Talking about the national dialogue, Alexe Kitio Kenfack, a Cameroon diplomat and a Ph.D candidate at Gazi University in Turkish capital Ankara, said: ”It was a fundamental momentum as it succeeded to bring together all the national components, including political parties, civil society, citizens of the diaspora, religious and traditional dignitaries”.
”Beyond the mere need of calming down the national political atmosphere as perceived by people, in reality these different decisions are part of a transformation of the public space in Cameroon into a more competitive political framework,” he told Anadolu Agency.
Kenfack said he believes that the key outcome out of the dialogue ”is undoubtedly the granting of a special status to the two Anglophone regions”.
”So while trends of all kinds speculated on the form of the state, the granting of a special status to Cameroon’s English-speaking regions is of great opportunity that the parties should be able to read beyond words,” he added.

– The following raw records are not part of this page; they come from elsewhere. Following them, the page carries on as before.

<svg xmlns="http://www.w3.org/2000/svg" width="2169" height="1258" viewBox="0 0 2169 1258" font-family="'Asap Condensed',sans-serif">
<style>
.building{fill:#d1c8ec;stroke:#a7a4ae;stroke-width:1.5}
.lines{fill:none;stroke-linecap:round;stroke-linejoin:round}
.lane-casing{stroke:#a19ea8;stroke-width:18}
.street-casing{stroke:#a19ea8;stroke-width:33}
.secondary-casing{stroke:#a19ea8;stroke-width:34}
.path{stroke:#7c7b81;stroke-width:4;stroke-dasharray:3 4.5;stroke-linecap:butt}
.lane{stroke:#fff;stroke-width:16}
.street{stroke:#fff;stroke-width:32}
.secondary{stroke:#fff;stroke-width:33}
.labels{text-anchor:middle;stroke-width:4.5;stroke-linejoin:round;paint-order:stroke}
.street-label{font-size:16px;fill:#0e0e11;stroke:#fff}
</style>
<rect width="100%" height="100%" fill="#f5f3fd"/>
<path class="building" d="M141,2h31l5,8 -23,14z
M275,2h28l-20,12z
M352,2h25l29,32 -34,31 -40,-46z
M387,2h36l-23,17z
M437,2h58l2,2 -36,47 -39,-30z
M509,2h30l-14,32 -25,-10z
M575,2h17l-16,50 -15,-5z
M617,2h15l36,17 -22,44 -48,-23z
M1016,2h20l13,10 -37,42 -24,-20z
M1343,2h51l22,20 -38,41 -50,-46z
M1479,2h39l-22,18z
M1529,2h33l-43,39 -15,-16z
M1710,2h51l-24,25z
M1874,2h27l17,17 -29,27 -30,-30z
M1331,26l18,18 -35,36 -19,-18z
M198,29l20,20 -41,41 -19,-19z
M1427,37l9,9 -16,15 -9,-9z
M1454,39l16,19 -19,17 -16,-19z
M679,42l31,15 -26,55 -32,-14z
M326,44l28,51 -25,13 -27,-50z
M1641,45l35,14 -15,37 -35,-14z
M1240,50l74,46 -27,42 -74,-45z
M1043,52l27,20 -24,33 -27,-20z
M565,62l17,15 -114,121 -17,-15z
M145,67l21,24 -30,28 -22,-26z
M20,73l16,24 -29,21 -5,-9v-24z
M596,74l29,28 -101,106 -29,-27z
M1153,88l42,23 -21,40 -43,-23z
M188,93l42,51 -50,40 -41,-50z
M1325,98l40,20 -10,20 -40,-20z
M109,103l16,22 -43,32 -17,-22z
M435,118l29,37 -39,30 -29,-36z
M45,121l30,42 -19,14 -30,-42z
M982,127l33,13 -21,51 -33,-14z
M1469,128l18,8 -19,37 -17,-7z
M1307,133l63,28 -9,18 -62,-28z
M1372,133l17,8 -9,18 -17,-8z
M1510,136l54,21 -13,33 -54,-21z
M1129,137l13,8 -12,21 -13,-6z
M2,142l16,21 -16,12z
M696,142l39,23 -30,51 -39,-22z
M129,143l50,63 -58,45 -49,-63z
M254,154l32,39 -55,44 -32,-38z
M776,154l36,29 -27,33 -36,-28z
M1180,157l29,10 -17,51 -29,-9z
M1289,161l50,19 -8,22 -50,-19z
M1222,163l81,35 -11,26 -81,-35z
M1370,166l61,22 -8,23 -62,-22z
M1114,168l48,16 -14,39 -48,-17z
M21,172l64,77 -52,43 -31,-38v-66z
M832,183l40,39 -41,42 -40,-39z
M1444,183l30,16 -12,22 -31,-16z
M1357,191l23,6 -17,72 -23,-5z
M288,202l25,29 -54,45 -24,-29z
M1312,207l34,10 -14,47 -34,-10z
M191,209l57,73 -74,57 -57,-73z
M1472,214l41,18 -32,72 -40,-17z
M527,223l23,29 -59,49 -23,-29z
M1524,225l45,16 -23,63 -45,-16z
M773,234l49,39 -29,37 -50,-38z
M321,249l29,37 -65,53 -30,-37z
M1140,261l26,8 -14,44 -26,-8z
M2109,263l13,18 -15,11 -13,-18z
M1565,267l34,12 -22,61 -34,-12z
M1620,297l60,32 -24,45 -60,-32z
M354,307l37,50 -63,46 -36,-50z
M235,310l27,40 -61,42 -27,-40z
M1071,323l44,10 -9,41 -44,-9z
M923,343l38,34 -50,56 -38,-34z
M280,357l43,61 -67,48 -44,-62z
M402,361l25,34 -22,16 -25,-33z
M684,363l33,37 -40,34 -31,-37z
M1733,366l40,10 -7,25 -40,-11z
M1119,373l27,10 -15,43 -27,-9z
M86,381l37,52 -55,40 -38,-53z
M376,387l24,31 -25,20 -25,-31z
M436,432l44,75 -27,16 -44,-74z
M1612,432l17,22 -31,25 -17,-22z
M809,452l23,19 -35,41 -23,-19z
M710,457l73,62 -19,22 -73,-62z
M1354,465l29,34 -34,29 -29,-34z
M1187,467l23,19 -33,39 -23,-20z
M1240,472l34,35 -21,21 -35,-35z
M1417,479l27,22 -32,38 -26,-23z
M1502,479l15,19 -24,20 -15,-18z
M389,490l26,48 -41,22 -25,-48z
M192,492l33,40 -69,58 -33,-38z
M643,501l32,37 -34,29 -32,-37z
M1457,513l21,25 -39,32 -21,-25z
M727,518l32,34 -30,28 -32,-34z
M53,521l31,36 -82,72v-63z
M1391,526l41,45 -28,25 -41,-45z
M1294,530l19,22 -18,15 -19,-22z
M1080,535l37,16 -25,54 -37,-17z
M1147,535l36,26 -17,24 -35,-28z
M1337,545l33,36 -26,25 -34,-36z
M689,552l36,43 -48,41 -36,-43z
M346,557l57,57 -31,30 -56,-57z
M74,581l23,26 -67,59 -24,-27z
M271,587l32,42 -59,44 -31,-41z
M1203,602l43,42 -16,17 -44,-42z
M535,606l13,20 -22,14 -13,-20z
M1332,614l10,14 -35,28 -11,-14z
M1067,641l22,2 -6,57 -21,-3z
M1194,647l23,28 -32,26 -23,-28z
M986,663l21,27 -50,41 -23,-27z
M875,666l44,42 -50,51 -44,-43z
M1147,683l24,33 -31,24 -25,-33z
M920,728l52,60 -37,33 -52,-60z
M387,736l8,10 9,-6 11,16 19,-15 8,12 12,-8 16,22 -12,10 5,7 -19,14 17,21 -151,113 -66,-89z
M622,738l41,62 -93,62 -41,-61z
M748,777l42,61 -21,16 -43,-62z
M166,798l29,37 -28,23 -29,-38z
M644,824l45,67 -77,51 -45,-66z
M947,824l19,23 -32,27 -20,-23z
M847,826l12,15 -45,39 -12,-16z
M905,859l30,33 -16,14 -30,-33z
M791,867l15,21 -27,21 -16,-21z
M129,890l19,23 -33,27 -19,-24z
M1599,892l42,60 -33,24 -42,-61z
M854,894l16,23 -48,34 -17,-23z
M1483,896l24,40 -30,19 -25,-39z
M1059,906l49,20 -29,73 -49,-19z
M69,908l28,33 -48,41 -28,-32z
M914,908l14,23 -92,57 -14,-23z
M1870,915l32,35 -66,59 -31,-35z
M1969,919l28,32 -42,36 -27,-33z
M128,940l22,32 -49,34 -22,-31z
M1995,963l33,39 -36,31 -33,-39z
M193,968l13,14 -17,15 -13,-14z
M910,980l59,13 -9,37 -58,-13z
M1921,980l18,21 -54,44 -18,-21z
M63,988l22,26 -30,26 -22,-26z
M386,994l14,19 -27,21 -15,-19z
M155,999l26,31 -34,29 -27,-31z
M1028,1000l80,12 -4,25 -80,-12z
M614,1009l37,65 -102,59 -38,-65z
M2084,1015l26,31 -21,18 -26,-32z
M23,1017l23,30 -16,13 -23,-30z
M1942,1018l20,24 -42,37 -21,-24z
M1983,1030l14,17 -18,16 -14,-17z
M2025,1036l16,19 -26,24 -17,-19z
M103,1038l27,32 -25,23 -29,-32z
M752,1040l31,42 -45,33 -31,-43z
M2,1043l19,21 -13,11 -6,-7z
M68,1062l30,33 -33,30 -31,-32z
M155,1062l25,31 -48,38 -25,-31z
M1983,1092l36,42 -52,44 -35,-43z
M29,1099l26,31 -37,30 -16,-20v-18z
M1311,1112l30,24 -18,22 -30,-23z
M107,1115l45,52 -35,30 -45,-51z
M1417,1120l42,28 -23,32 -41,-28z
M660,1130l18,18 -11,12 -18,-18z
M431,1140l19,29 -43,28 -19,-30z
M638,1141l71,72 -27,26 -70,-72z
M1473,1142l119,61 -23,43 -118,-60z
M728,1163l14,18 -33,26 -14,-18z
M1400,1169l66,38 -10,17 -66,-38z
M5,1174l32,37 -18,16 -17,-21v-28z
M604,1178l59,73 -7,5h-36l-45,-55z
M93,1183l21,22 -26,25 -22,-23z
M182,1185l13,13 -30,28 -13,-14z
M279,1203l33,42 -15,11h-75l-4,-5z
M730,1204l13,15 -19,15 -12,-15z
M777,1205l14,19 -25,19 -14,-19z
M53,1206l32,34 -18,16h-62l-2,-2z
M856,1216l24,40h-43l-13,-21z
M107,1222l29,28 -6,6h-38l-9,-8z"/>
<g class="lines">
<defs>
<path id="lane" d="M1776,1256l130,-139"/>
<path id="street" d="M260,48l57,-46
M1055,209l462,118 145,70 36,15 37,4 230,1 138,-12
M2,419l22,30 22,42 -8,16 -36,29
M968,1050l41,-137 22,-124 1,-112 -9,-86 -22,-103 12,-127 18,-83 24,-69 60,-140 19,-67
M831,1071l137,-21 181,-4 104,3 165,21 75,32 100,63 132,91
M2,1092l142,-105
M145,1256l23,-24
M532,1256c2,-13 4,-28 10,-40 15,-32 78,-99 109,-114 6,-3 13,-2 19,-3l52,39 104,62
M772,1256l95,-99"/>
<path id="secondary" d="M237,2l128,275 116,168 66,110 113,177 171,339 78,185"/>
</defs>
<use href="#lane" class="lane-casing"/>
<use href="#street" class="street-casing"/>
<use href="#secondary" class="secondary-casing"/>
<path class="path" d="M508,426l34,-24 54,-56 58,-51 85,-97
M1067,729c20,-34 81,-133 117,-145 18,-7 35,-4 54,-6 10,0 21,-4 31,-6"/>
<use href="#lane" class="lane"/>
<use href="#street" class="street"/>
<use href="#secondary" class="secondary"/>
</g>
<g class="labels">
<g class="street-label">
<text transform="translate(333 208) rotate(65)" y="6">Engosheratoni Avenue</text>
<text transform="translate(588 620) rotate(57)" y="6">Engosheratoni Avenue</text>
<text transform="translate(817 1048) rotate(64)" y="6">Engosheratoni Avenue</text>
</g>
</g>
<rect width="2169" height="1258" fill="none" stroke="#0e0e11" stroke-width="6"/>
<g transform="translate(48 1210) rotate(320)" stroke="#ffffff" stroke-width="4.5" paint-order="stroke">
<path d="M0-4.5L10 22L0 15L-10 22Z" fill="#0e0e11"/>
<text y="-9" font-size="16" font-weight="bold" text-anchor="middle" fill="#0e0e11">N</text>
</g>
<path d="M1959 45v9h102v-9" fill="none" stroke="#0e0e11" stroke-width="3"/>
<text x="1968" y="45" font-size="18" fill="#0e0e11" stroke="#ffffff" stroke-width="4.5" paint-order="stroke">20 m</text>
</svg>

“The endowment of the North West and South West Regions with a Special status in conformity with Section 62 Sub 2 of the Constitution which states that the law may take into consideration the specificities of certain Regions with regards to their organization and functioning,” according to the final communique of the national dialogue held on Sept. 30-Oct. 4 under the chairmanship of Prime Minister Joseph Dion Ngute.
Reports indicate that several people including civilians, police and military officers have lost their lives in the protests. It has also displaced over 500,000 people.
“The only way this conflict can be resolved is through social justice policies and dealing with structural injustice like impoverishing the English speaking regions, political exclusion, etc,” said Kayumba.
“Separation won’t help Cameroon. Political inclusion, social justice and equality for all will,” he added.
Good gesture
Freddie David Egesa, a security analyst based in Uganda’s capital Kampala, thinks the release of the separatists should be seen in the context of shifting of alliances.
Alliances could form because of “pressure here and there” or because of “weaknesses here and there,” that the organizations might decide to cross borders and join other organizations or join the government, he said.
“In the process, the government also wanted to show a good gesture by releasing those they hold dear, maybe to concretize alliances which are upcoming,” Egesa told Anadolu Agency.
Egesa said he doesn’t see a policy shift in freeing the separatists.
On how best the conflict could be addressed, Egesa said he believed there is still need to find out the core needs of the people, their core sponsors, what they want and how best to address their issues.
“If their issues cannot be addressed then government should create a better force to crash them,” he said.
“You know there are demands which government may never even bother to look at such as demands of dividing a country into two. There are demands that can never be met with any other program other than fighting and crashing”.
French Cameroon gained its independence from France in 1960. In 1961, a federal state was set up when British Cameroon gained its independence from Great Britain and joined French Cameroon.
The federal state was, however, dissolved in favor of a unitary state in 1972. Since then, Anglophones say they are being marginalized and forced to use French in public institutions and schools, and also use the French-Cameroon legal system in courts.
“Ensure that educational reforms integrate the need to keep the two educational systems afloat buoyant and futuristic, recognizing the unique strengths and specificities of each subsystem, building on the strengths of each one to train well rounded and excellent Cameroonian graduates who will excel wherever they go,” according to the final communique of the national dialogue.